OBJECTIVE: To investigate the molecular mechanism of Hoxd13-mediated congenital malformations in rat embryos. METHODS: SD female rats were mated with male rats in a 1:1 mating scheme. Thirty pregnant female rats were randomly divided into three groups: the control group receiving a normal diet, the model group receiving a vitamin A-deficient diet, and the treatment group receiving a vitamin A-deficient diet supplemented with pcDNA-Hoxd13. The expression of Hoxd13 mRNA and protein in normal embryonic tissue and congenital malformations was determined by RT-PCR and Western blot analysis. At day 20, rats were dissected, and the fetal weight, body and tail length, and the number of live births, absorbed fetus, and stillbirth in each group were recorded.
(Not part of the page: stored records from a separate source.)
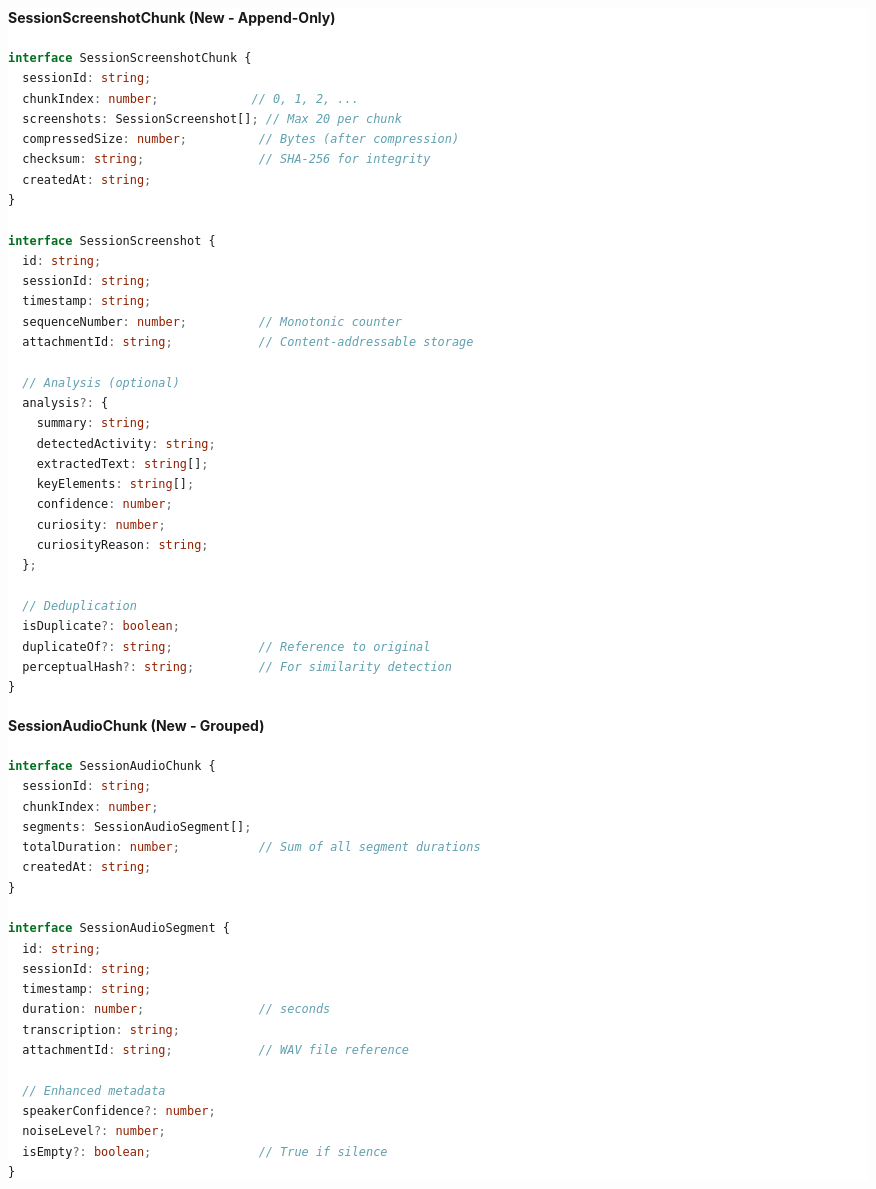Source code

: #### SessionScreenshotChunk (New - Append-Only)
```typescript
interface SessionScreenshotChunk {
  sessionId: string;
  chunkIndex: number;             // 0, 1, 2, ...
  screenshots: SessionScreenshot[]; // Max 20 per chunk
  compressedSize: number;          // Bytes (after compression)
  checksum: string;                // SHA-256 for integrity
  createdAt: string;
}

interface SessionScreenshot {
  id: string;
  sessionId: string;
  timestamp: string;
  sequenceNumber: number;          // Monotonic counter
  attachmentId: string;            // Content-addressable storage

  // Analysis (optional)
  analysis?: {
    summary: string;
    detectedActivity: string;
    extractedText: string[];
    keyElements: string[];
    confidence: number;
    curiosity: number;
    curiosityReason: string;
  };

  // Deduplication
  isDuplicate?: boolean;
  duplicateOf?: string;            // Reference to original
  perceptualHash?: string;         // For similarity detection
}
```

#### SessionAudioChunk (New - Grouped)
```typescript
interface SessionAudioChunk {
  sessionId: string;
  chunkIndex: number;
  segments: SessionAudioSegment[];
  totalDuration: number;           // Sum of all segment durations
  createdAt: string;
}

interface SessionAudioSegment {
  id: string;
  sessionId: string;
  timestamp: string;
  duration: number;                // seconds
  transcription: string;
  attachmentId: string;            // WAV file reference

  // Enhanced metadata
  speakerConfidence?: number;
  noiseLevel?: number;
  isEmpty?: boolean;               // True if silence
}
```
Wnt and Slim1 expression was detected by RT-PCR and Western blot analysis. ß-catenin and c-myc expression was also quantified by Western blot analysis. RESULTS: The expression of Hoxd13 mRNA and protein in congenital malformations was significantly lower compared with normal embryonic tissue (P<0.01). The administration of exogenous Hoxd13 in the treatment group markedly increased the fetal weight, body and tail length (P<0.05), improved the embryonic survival rate, and reduced the embryonic resorption rate and stillbirth rate (P<0.05). Exogenous Hoxd13 markedly promoted the expression of Wnt2, Wnt5a, Wnt7b and Slim1 protein and mRNA (P<0.01), and the expression of ß-catenin and c-myc protein in congenital malformations (P<0.01). CONCLUSION: Hoxd13 expression was decreased in rat embryos with congenital malformations. The administration of exogenous Hoxd13 alleviated fetal malformation probably through stimulation of Slim1 expression and Wnt/ß-catenin signaling pathway.